D3 the Hard FP Way
In theory, the idea here is similar to when I was learning React/Redux and diving into SQL selects. In practice, I think most of D3’s complexity isn’t exactly in a direction that is elucidated by writing down types for everything, so the title is a mere personal snowclone. I’m just writing things out to an arbitrary amount of detail until I understand them and can refer to what I wrote here later.
Background
D3 is “a JavaScript library for visualizing data”. It has a lot of sublibraries that interoperate well but could be used separately — for example, it has utilities for manipulating colors, time, and SVG paths. Of the various concepts, though, I think D3 selections are the most distinctive and fundamental, so they are the focus of this post.
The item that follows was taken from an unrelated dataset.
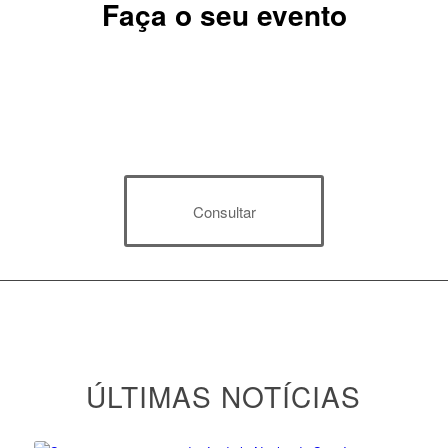
Faça o seu evento
Consultar
ÚLTIMAS NOTÍCIAS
At a high level, D3 selections feel like jQuery. You run some code and it goes into the DOM and adds, deletes, and mutates a bunch of elements. The docs even endorse monkeypatching d3.selection to add custom helpers. However, D3 has data binding and batch operations that make it easy to change the DOM in a way that resembles reconciliation in a framework like React.
Selections
API: Selecting Elements.
A D3 selection holds an array of arrays of nullable1 DOM elements. The intermediate arrays are called groups. Additionally, each group in a selection is associated with a parent node. During basic D3 usage, you might only ever work with selections with a single group and ignore parent nodes.
When relevant, I will call the index of an element inside its group the “within-group index” and the index of a group among all groups in a selection the “across-group index”.